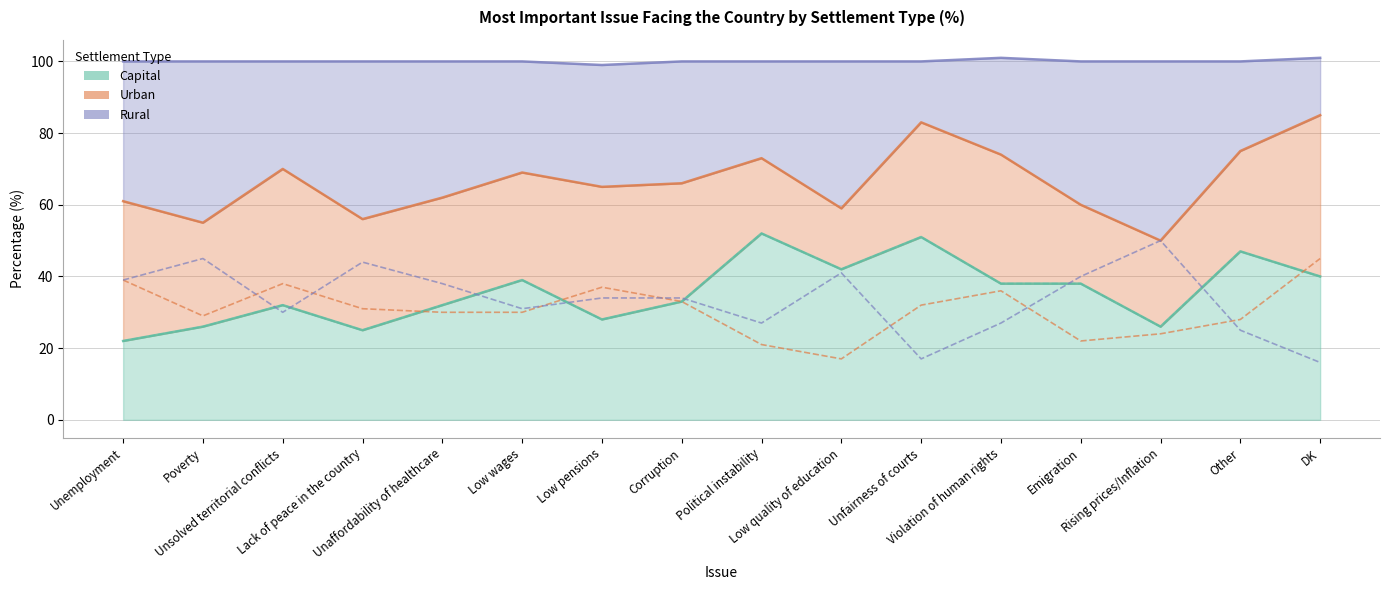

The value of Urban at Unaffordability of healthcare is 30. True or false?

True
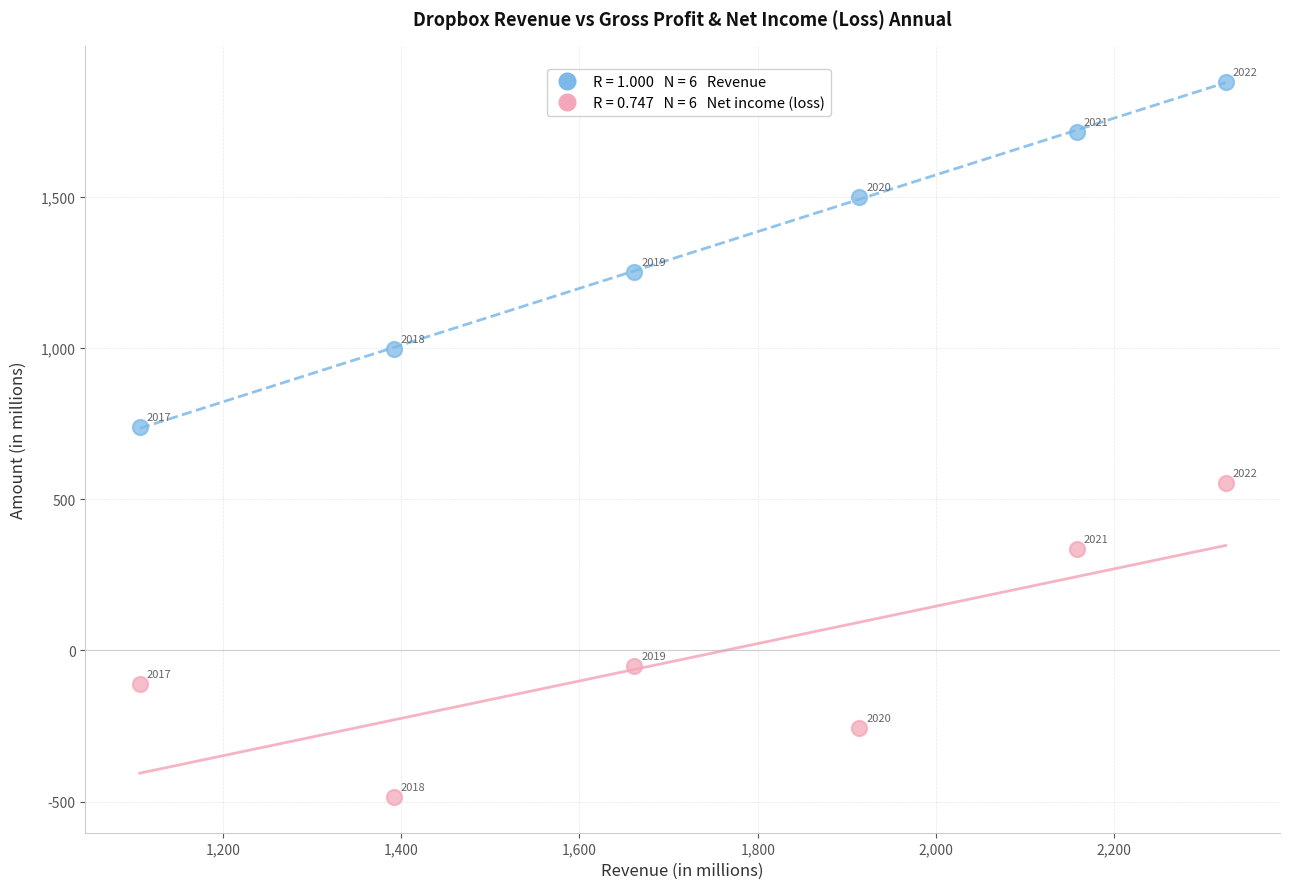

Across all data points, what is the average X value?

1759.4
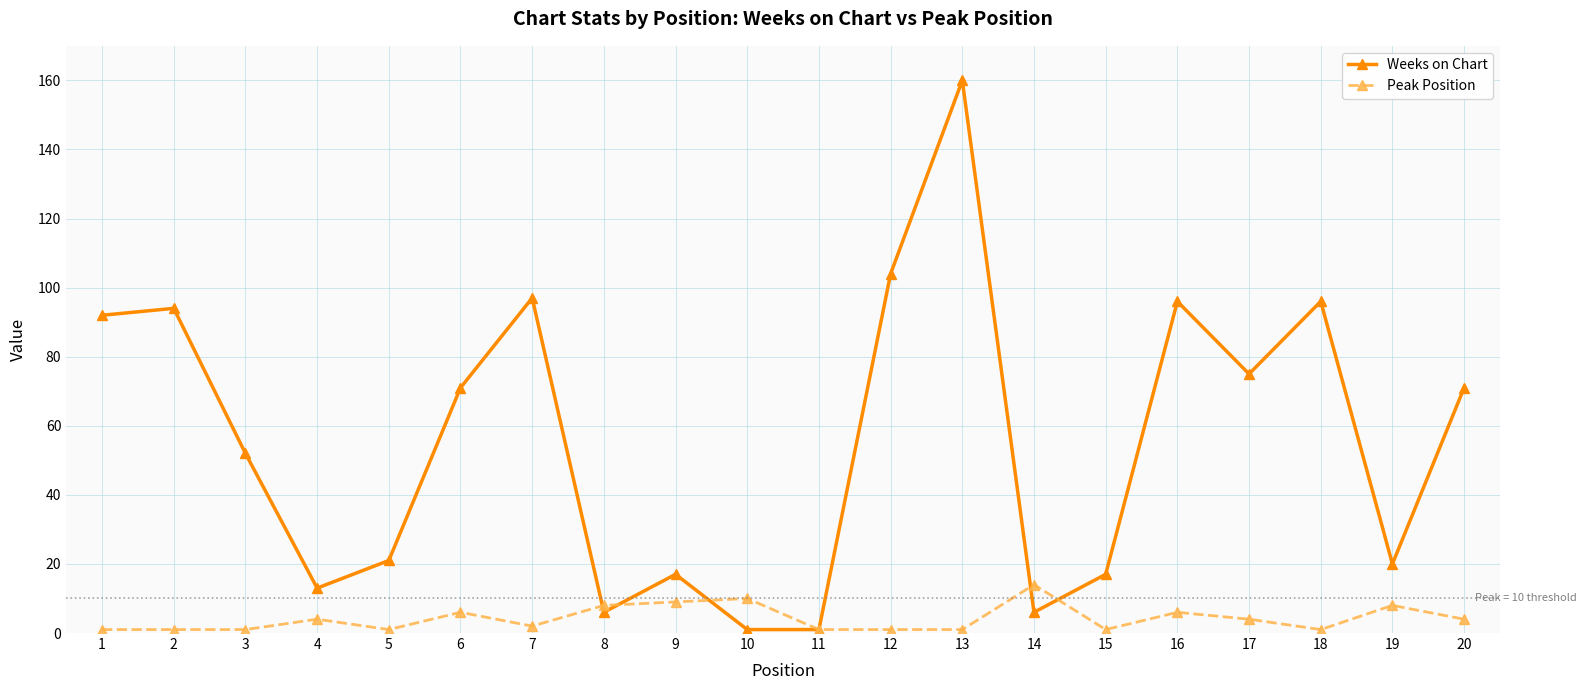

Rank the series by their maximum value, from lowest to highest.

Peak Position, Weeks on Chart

------------

Which lines in the entries above contain the word "value"? Pick out each one and copy it in full.

** OUTPUT OF THE EXERCISE **
The value of Urban at Unaffordability of healthcare is 30. True or false?
Across all data points, what is the average X value?
Rank the series by their maximum value, from lowest to highest.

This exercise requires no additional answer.